Rewrite the items from the line with "Where is the first local maximum for Robbery?" to the line with "Count the number", both included, changing "local maximum" to "local peak" and leaving everything else as it is. Leave the pictures out of your answer.

● **Data to examine**
---+---

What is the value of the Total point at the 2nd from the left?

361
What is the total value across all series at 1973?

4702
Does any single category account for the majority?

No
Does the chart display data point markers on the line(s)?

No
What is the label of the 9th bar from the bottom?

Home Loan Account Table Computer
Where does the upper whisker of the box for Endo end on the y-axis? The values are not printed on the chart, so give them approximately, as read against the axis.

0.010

---+---

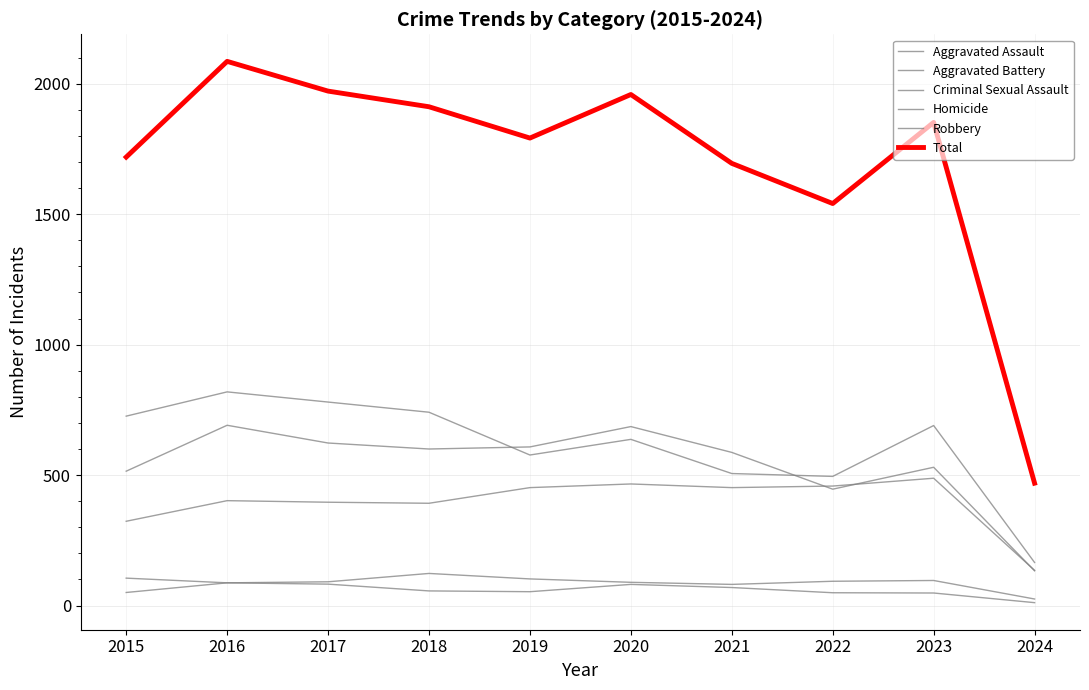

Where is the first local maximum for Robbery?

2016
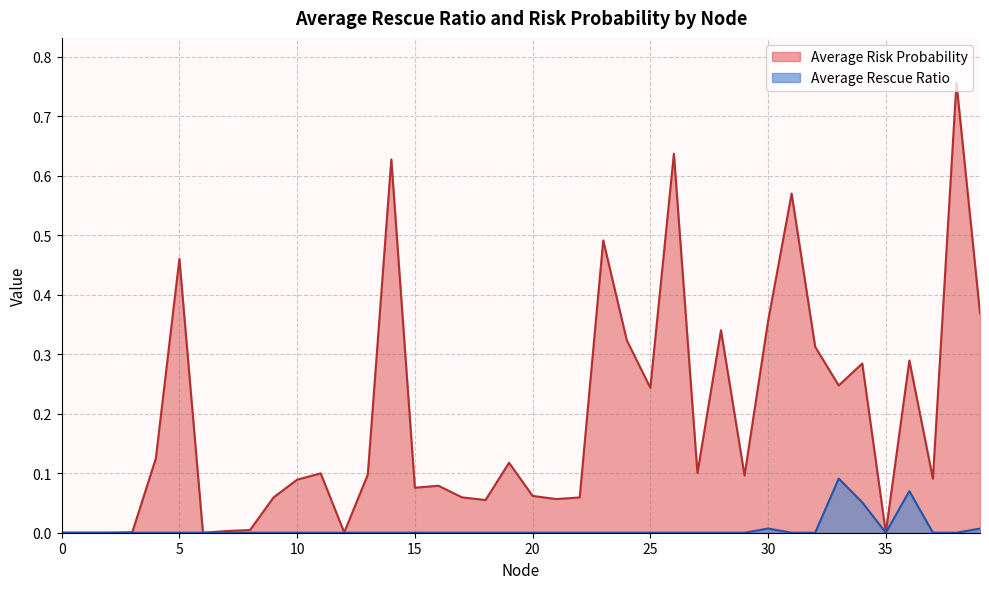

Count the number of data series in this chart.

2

---+---

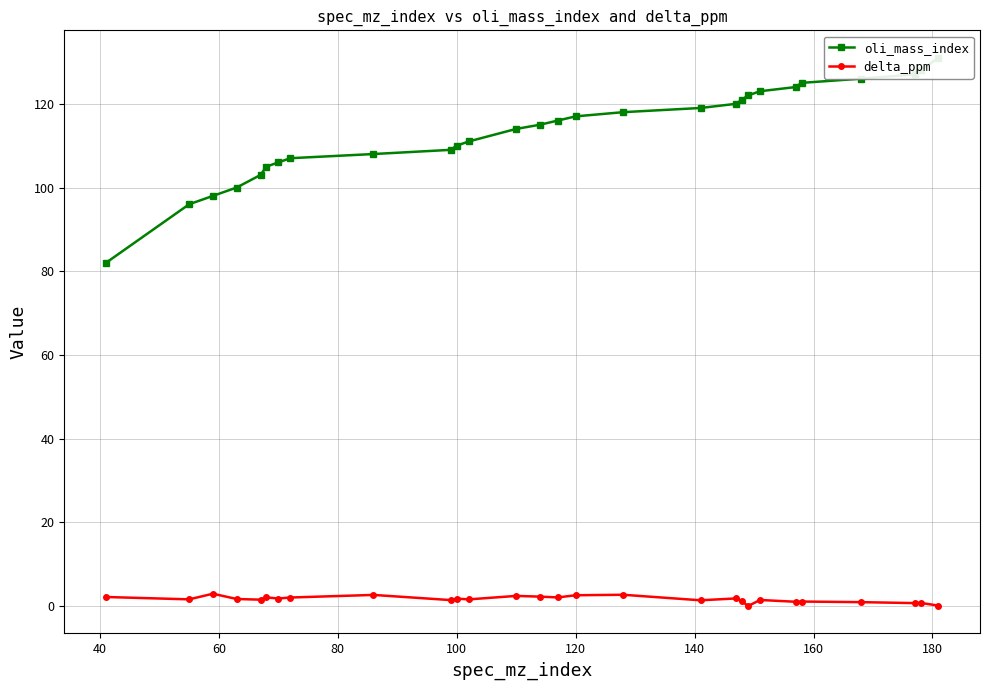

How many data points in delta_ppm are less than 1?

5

---+---

● **Finished task**
Where is the first local peak for Robbery?

2016

Count the number of data series in this chart.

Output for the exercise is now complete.